Louis XV/XVI marquetry jewel cabinet by Pierre Roussel. The upright cabinet is veneered in bois satiné framing panels of very fine pictorial marquetry, a specialty of Roussel. The tambour door on the front of the top section, marquetried with a scene of a riverside town, opens to reveal two drawers with panels depicting houses; the other three sides of the top section have similar marquetry panels. The top depicts an extensive town scene with a bridge over a river.
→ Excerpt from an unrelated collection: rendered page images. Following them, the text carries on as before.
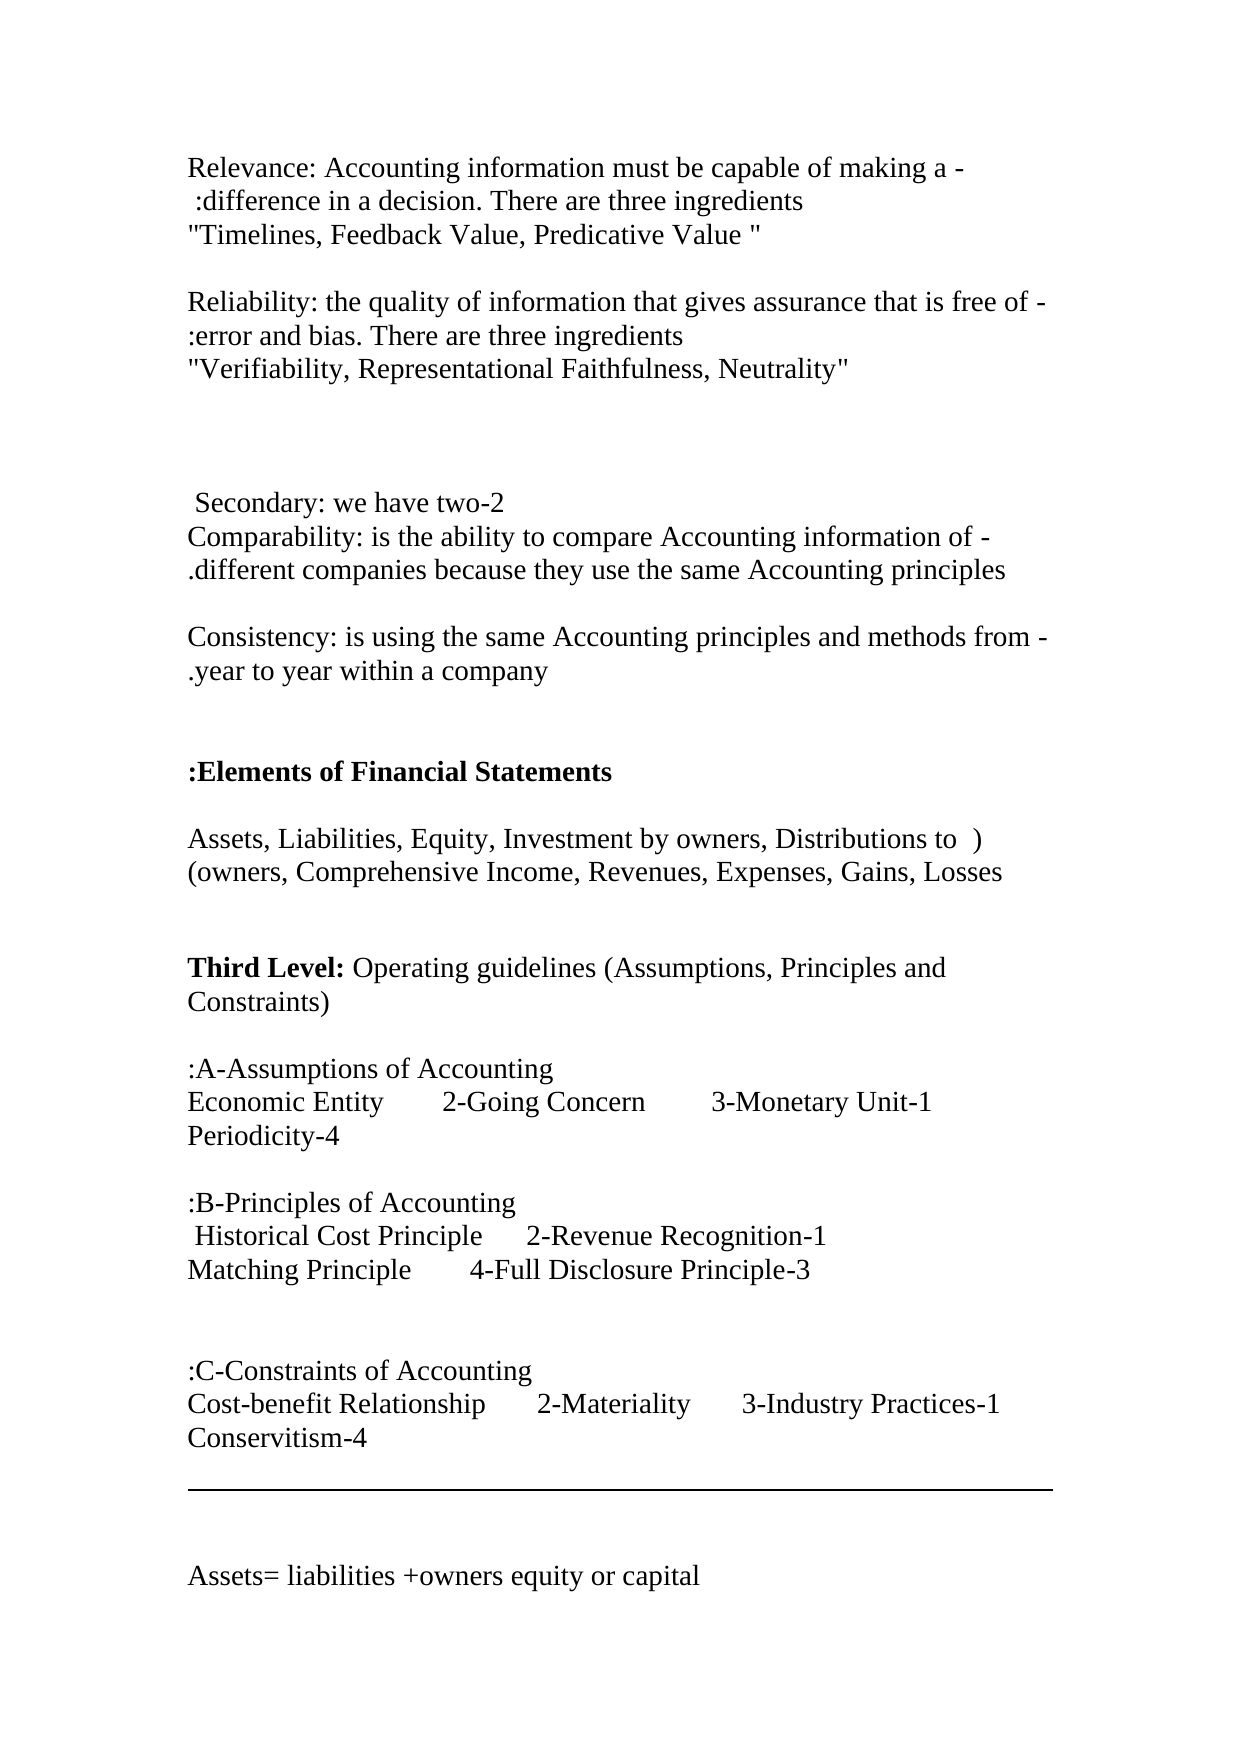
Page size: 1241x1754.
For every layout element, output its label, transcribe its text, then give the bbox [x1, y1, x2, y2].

text 4-Conservitism [187, 1420, 1053, 1453]
text 1-Cost-benefit Relationship 2-Materiality 3-Industry Practices [187, 1386, 1053, 1420]
text -Comparability: is the ability to compare Accounting information of different companies because they use the same Accounting principles. [187, 519, 1053, 586]
text 3-Matching Principle 4-Full Disclosure Principle [187, 1252, 1053, 1286]
text 1-Historical Cost Principle 2-Revenue Recognition [187, 1218, 1053, 1252]
text A-Assumptions of Accounting: [187, 1051, 1053, 1084]
text 1-Economic Entity 2-Going Concern 3-Monetary Unit [187, 1084, 1053, 1118]
text -Consistency: is using the same Accounting principles and methods from year to year within a company. [187, 619, 1053, 687]
text "Verifiability, Representational Faithfulness, Neutrality" [187, 351, 1053, 385]
text 2-Secondary: we have two [187, 485, 1053, 519]
text Third Level: Operating guidelines (Assumptions, Principles and Constraints) [187, 950, 1053, 1017]
text " Timelines, Feedback Value, Predicative Value" [187, 217, 1053, 251]
text B-Principles of Accounting: [187, 1185, 1053, 1218]
text 4-Periodicity [187, 1118, 1053, 1151]
text ( Assets, Liabilities, Equity, Investment by owners, Distributions to owners, Comprehensive Income, Revenues, Expenses, Gains, Losses) [187, 821, 1053, 888]
text Elements of Financial Statements: [187, 754, 1053, 787]
text C-Constraints of Accounting: [187, 1353, 1053, 1386]
text -Reliability: the quality of information that gives assurance that is free of error and bias. There are three ingredients: [187, 284, 1053, 351]
text -Relevance: Accounting information must be capable of making a difference in a decision. There are three ingredients: [187, 150, 1053, 217]
text Assets= liabilities +owners equity or capital [187, 1558, 1053, 1591]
The lower section has a front drawer under the pull-out writing stand and a side drawer for writing implements. The piece rests on four tall graceful cabriole legs. [The central panel of the top, formerly spring-loaded and rising to reveal a compartment, was fixed, probably because of warping, and a drawer was inserted in England in the 19th century. Some bronzes possibly added.]
Ex Collection: Elisabeth Severance Prentiss Cleveland Museum of Art
Literature: Catalogue of the Elisabeth Severance Prentiss Collection: Cleveland Museum; 1944. Pages 42 and 47.
Les Ébénistes du XVIIIe siècle français: Hachette; 1963. Page 132. Fig. 1
Shelley M. Bennett and Carolyn Sargentson: French Art of the Eighteenth Century at the Huntington; Yale University Press, 2008. Cited on page 70.